**EXCERPT TO READ**:

Saline Valley is a large, deep, and arid graben, about 27 miles (43 km) in length, in the northern Mojave Desert of California, a narrow, northwest–southeast-trending tectonic sink defined by fault-block mountains. Most of it became a part of Death Valley National Park when the park was expanded in 1994. This area had previously been administered by the Bureau of Land Management. It is located northwest of Death Valley proper, south of Eureka Valley, and east of the Owens Valley. The valley's lowest elevations are about 1,000 ft (300 m) and it lies in the rain shadow of the 14,000 ft (4,300 m) Sierra Nevada range, plus the 11,000 ft (3,400 m) Inyo Mountains bordering the valley on the west.

 Salt tram in Saline Valley looking towards White Mountains in 1952

Saline Valley was inhabited by the Ko'ongkatün Band of Timbisha Shoshone (also known as Panamint or Koso). One of their principal villages was known as Ko'on and located in Saline Valley, therefore the valley was named after the village and known as Ko'ongkatün (Ko'on + kantün - "possessing, characterized by" the village Ko'on) or simply Ko'on. The Timbisha Shoshone living at Ko'on were called Ko'ontsi (″People of the village Ko'on"). The village was abandoned in the early 20th century and the inhabitants moved to Darwin, California.[1]

Saline Valley was a significant mineral source in the late 19th and early 20th centuries. The Conn and Trudo Borax Company mined borax from the salt marsh from 1874 to 1895. The remains of this site can be seen today as a few shallow pits near Saline Valley Road. Salt mining began in 1903 at the south end of the lake, and continued into the 1930s.

**RECORD EXTRACTS**:
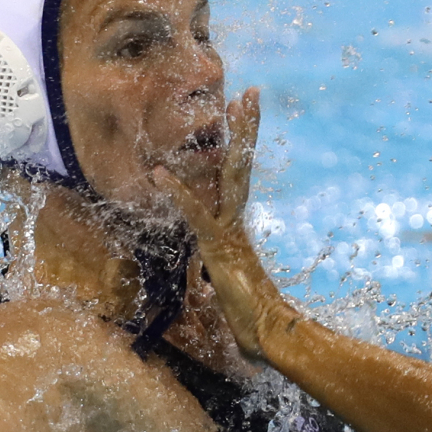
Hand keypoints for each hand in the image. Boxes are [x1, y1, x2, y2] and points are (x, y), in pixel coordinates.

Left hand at [152, 87, 287, 357]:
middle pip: (241, 168)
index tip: (239, 126)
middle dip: (245, 131)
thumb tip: (207, 293)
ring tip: (234, 103)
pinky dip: (176, 193)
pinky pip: (195, 213)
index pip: (237, 183)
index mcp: (237, 233)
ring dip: (232, 139)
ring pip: (231, 176)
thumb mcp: (227, 299)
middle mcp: (237, 224)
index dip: (237, 153)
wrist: (273, 336)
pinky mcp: (218, 246)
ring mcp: (231, 232)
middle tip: (250, 95)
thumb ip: (218, 289)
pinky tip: (159, 173)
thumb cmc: (255, 326)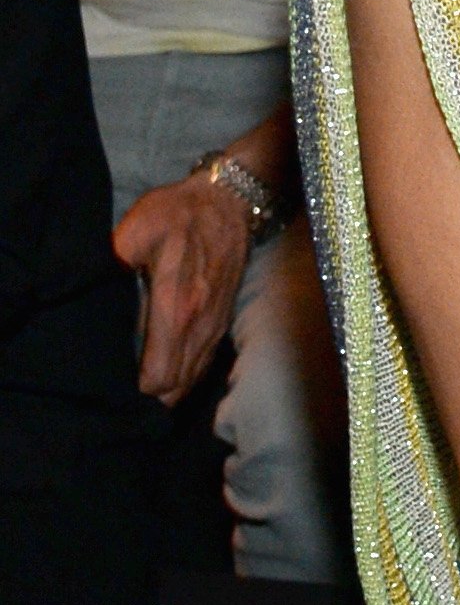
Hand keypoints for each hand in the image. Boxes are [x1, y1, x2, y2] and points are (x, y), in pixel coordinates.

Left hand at [115, 167, 255, 402]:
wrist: (228, 205)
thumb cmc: (178, 215)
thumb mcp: (136, 231)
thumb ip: (112, 262)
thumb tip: (86, 286)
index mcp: (176, 309)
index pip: (160, 376)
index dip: (138, 391)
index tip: (117, 387)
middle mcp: (199, 327)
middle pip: (176, 388)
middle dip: (151, 399)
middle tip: (124, 395)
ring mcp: (214, 328)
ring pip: (192, 381)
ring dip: (169, 392)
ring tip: (142, 391)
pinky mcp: (221, 324)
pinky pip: (203, 366)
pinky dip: (185, 377)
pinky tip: (167, 374)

**EXERCISE DETAILS**:
According to the Saline Valley text, which company mined borax from the salt marsh from 1874 to 1895? These lines have no connection to the Saline Valley text.

**RESULT FOR THIS TASK**:
The Conn and Trudo Borax Company.